Thursday, September 30, 2010

Vanity kills


I know it does.  I haven't had a healthy relationship with vanity, but I did pretty much give her whatever she wanted.  Since I was twelve years old, I have been lying on my side on the floor doing leg lifts while watching TV, talking on the phone, having a family meeting about the next vacation or why no one is talking to each other, whatever.  I have done sit ups my entire life and have slathered my face with pimple creams and potions every single night, even at the end of baccanalian celebration of the arrival of Friday or Thursday or hell, Monday.  I have done squats at my desk, squeezed my glutes while riding on the subway, and hauled six bags of groceries ten blocks rather than pull them in a wagon or cart.  What I am saying is that, if there was something I could do to control the way I looked, I was doing it and a lot of it.


Even after having Lily, when a whopping 25 pounds remained committed to my frame, I would get up at 5:30 am before Didier or the wee one roused and sneak out for 45 minutes to one hour in the gym.  I felt great even though I was bone tired and rewarded myself with an aloe and pete moss smoothie or something like that, I cannot remember.  You get the picture.  I took care of myself . There was a tiny bit of punishment involved, but the results were worth it.  Detoxes and cleanses two to three times per year.  Walking all over the city pushing the stroller rather than taking the subway or shut-your-mouth, a cab!  I ate sushi and seaweed, lots of salads, lean meat.  I believed I looked better naked than with clothes on.  Now who even thinks that who is not vying for a position in a magazine with a staple going through her goodies or some other zone?!  Really.

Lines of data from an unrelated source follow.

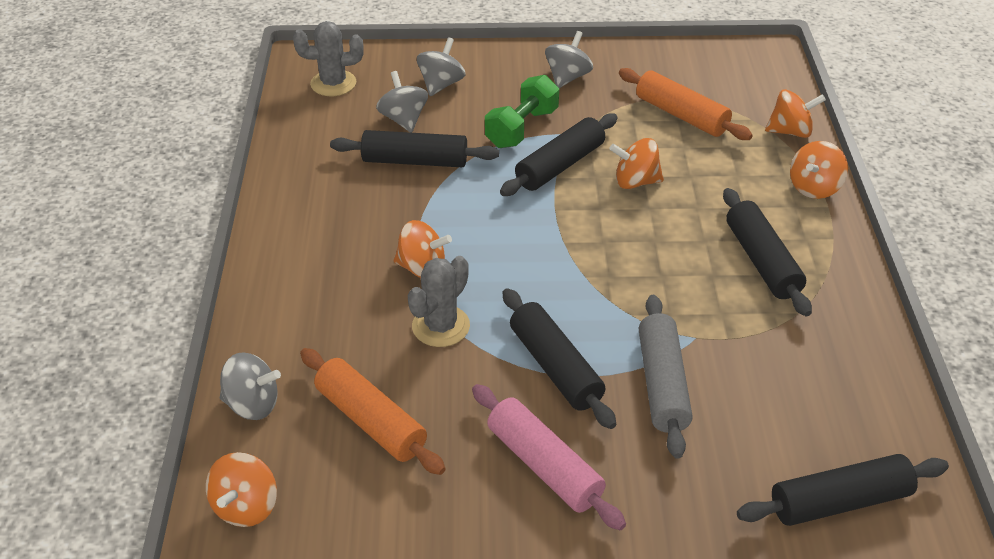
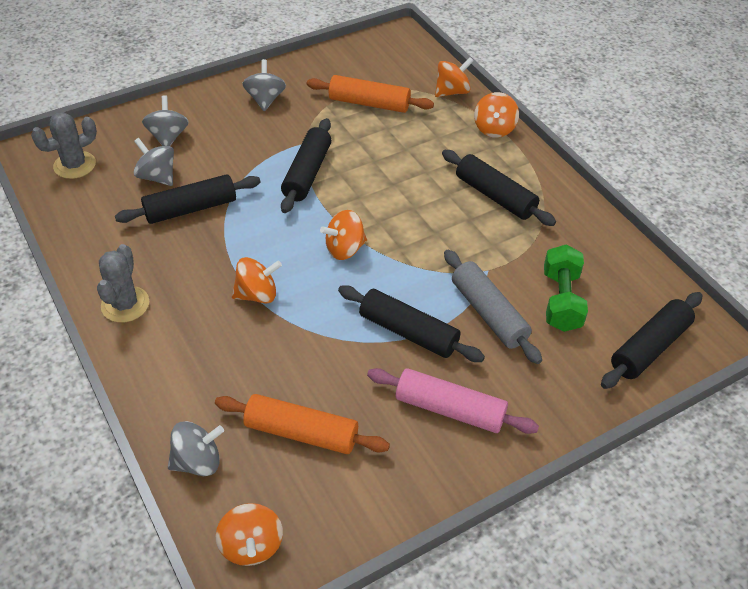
camera: 30 degrees left, 5 degrees up
grey cactus [408,256,470,347] -> grey cactus moved to [97,244,149,323]
green dumbbell [485,75,559,148] -> green dumbbell moved to [544,244,588,332]
orange spinning top [609,138,664,189] -> orange spinning top moved to [320,210,367,260]

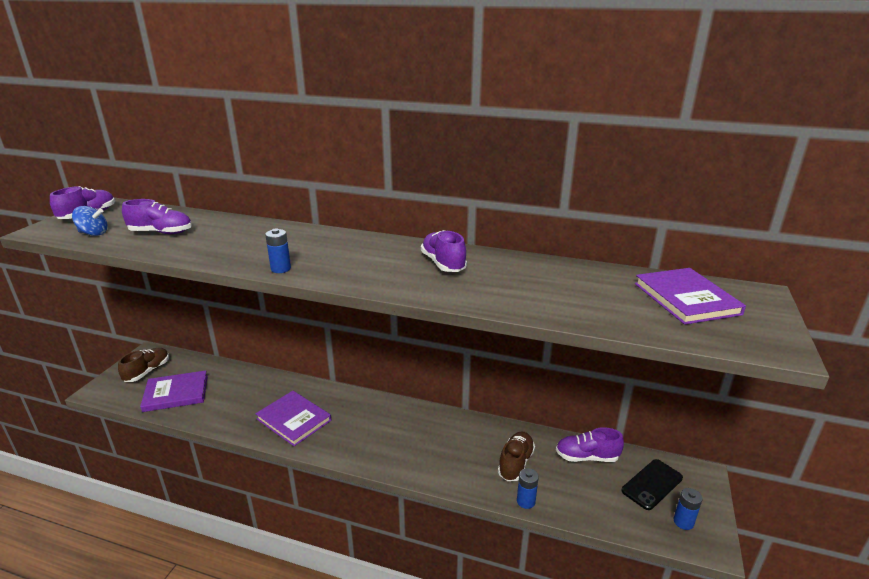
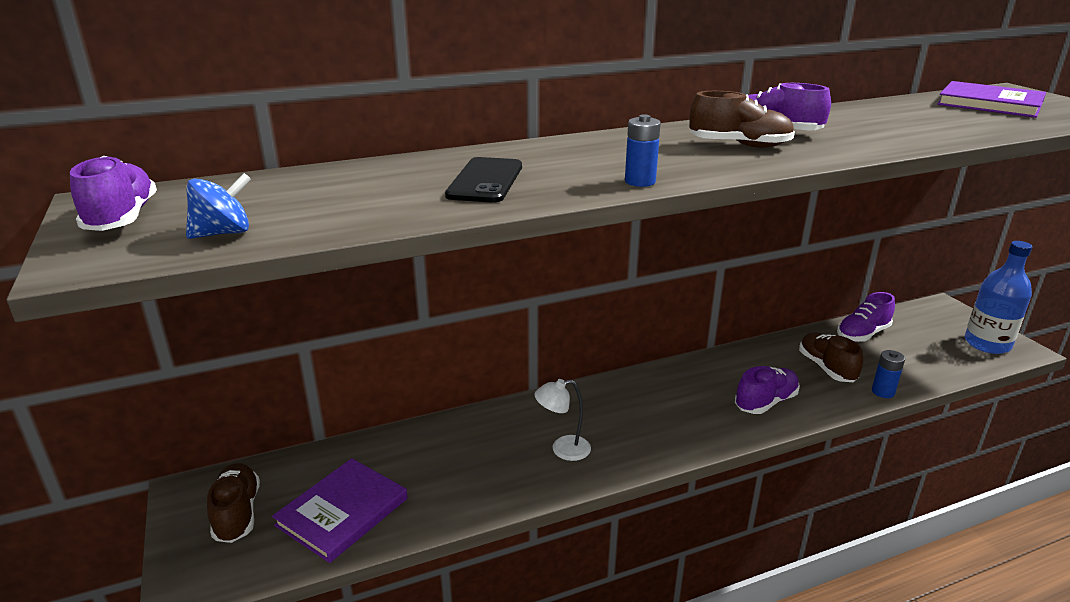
camera: 40 degrees left, 0 degrees up
purple shoe [122,199,192,234] -> purple shoe moved to [735,366,800,414]
purple book [255,391,331,446] -> white lamp [534,379,591,461]
black phone [622,459,683,510] -> black phone moved to [445,157,522,203]
blue battery [674,488,703,530] -> blue bottle [965,241,1032,354]
none -> brown shoe [689,91,795,148]

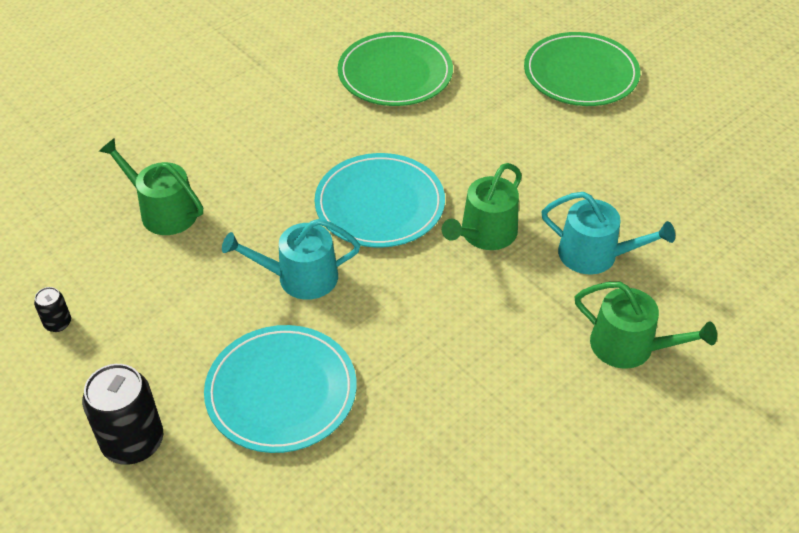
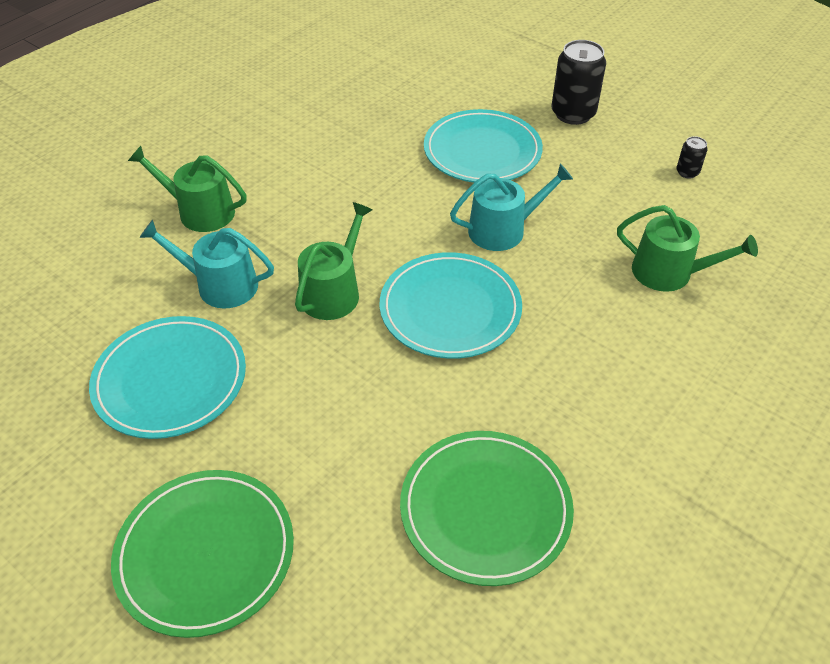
camera: 170 degrees right, 0 degrees up
none -> turquoise plate [89,316,246,439]

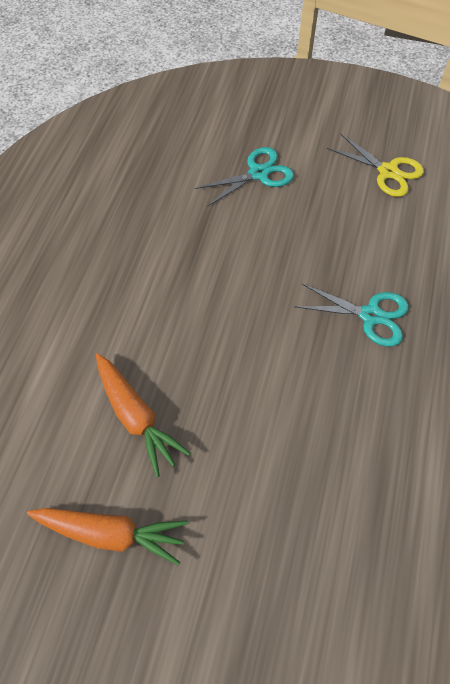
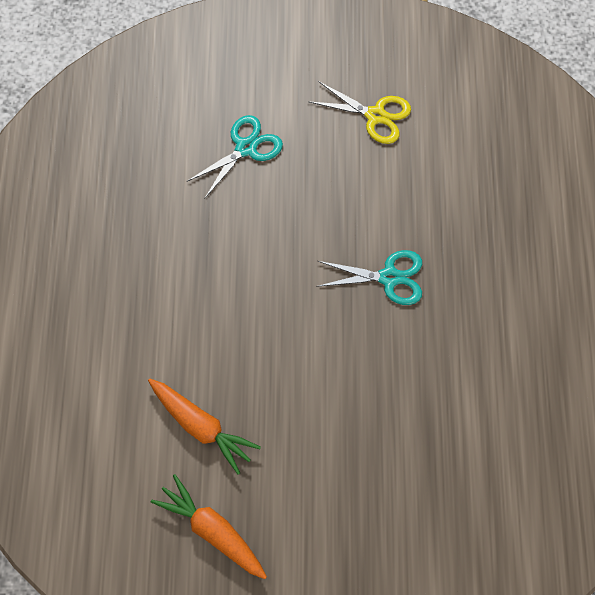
camera: 15 degrees left, 5 degrees up
orange carrot [27,508,188,566] -> orange carrot turned 135 degrees counterclockwise [151,474,267,579]

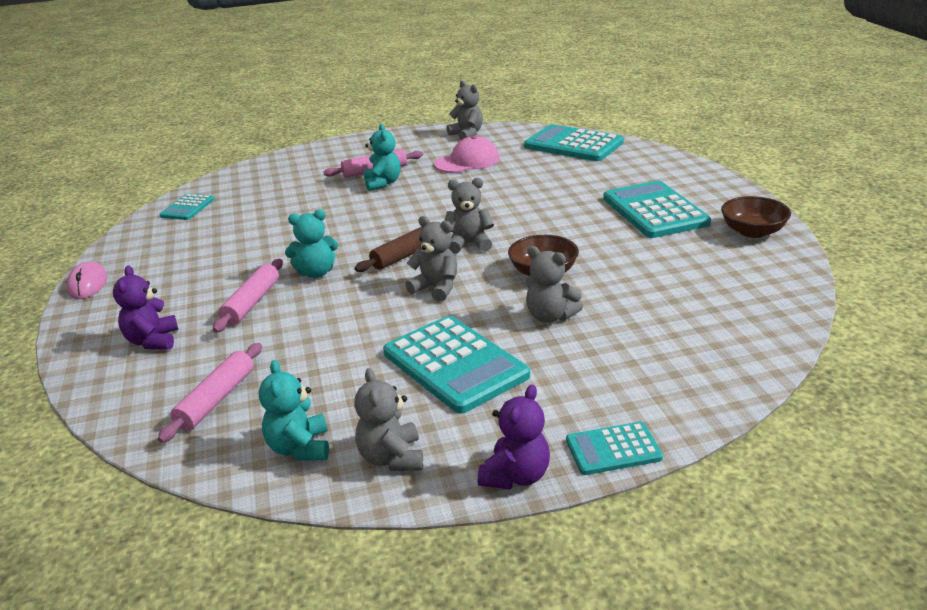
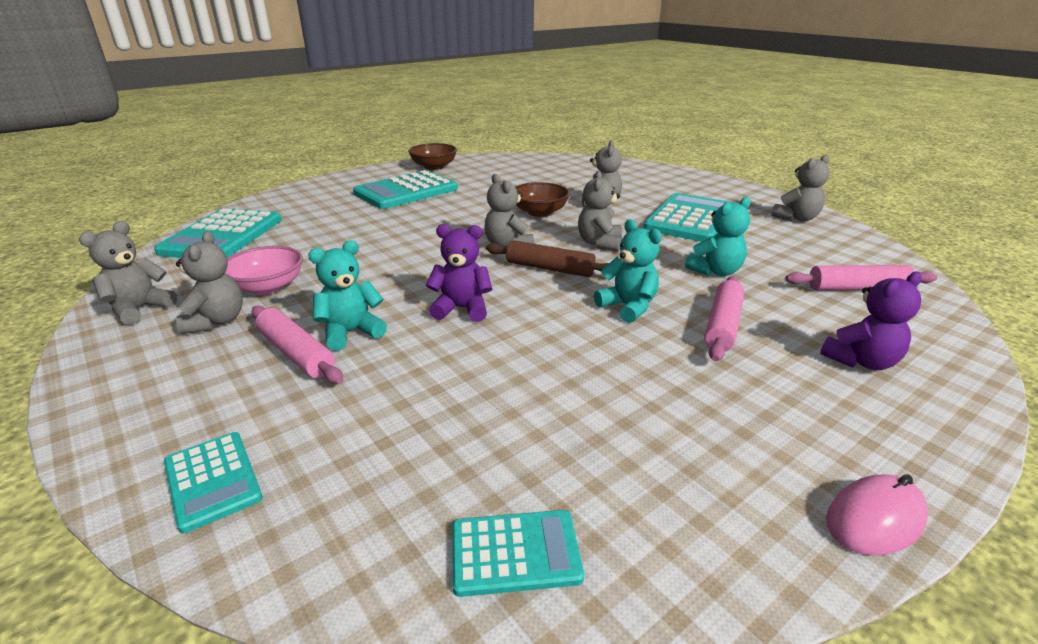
camera: 115 degrees left, 0 degrees up
pink rolling pin [213,259,283,333] -> pink rolling pin turned 60 degrees counterclockwise [704,276,744,361]
turquoise teddy bear [259,360,329,460] -> turquoise teddy bear moved to [685,197,751,276]
pink cap [434,136,500,173] -> pink bowl [225,246,303,295]
purple teddy bear [478,385,550,490] -> purple teddy bear moved to [426,224,492,322]
turquoise calculator [566,422,663,475] -> turquoise calculator moved to [164,432,263,533]
none -> grey teddy bear [176,231,243,334]

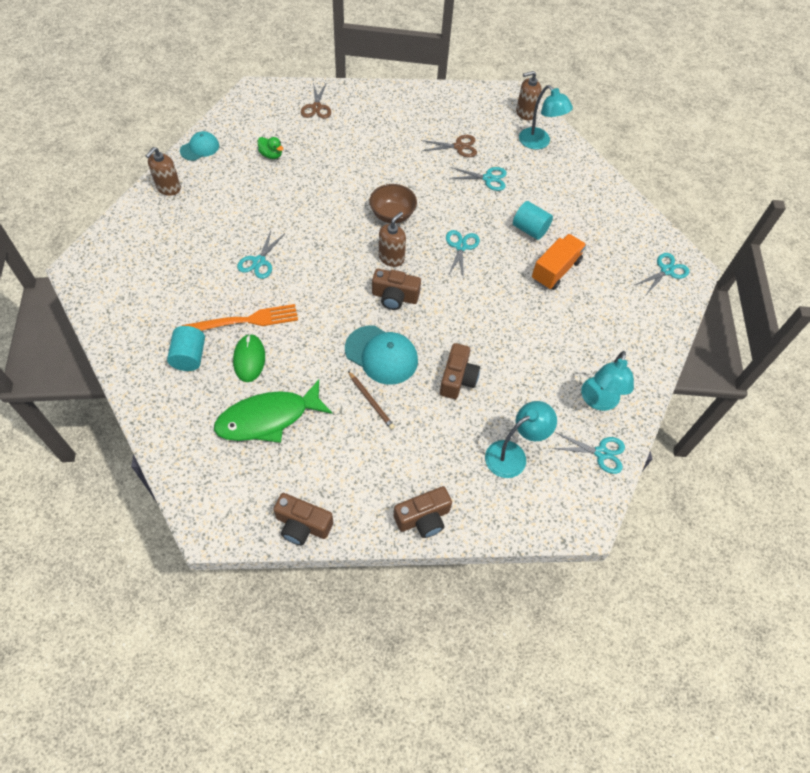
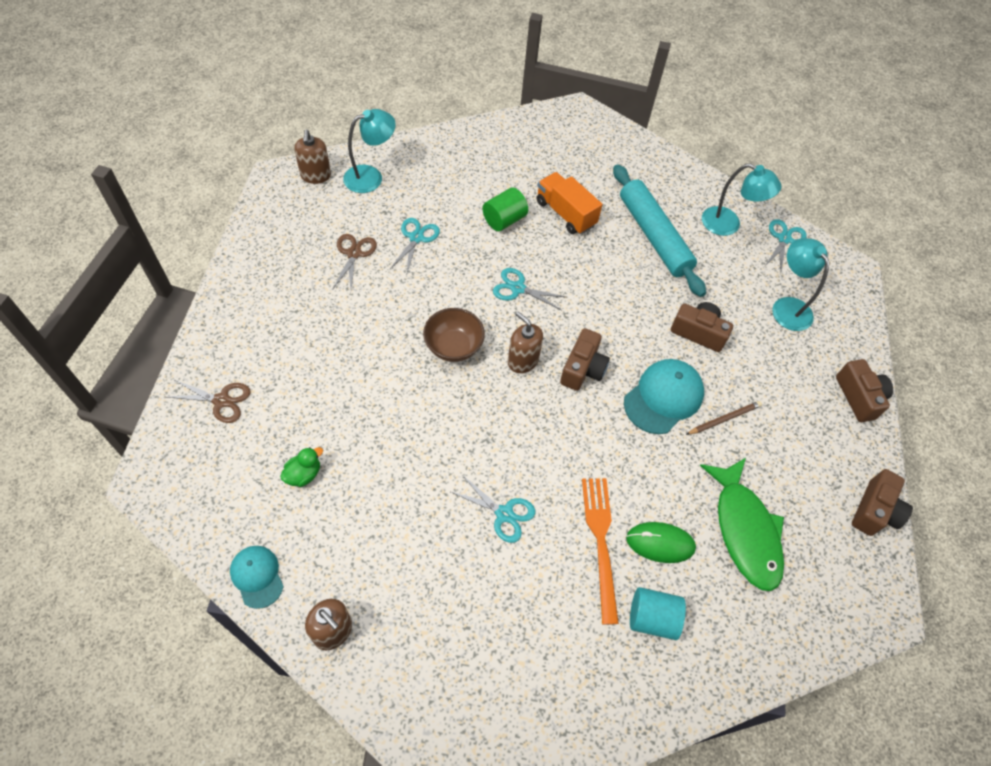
camera: 80 degrees left, 0 degrees up
turquoise cylinder [513,201,553,240] -> green cylinder [482,188,528,231]
turquoise scissors [635,253,689,295] -> none
none -> turquoise rolling pin [613,164,706,297]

Well, not me anymore.  I am really tired.  And it is too damned hot!  After Virginie and my 55 pound weight gain, I had little time to even think of taking care of me, let alone getting into fighting shape.  We moved pretty quickly from the apartment to my parents' house where my main source of exercise was walking across the spacious foyer to a comfortable couch to nurse the baby.  I might get in some real lifting picking up Lily who at that time weighed in at a whopping 25 pounds.  When we got to Barbados, the sheer intensity of the heat and humidity stunned me into my best freeze tag position and I am just now beginning to snap out of it. 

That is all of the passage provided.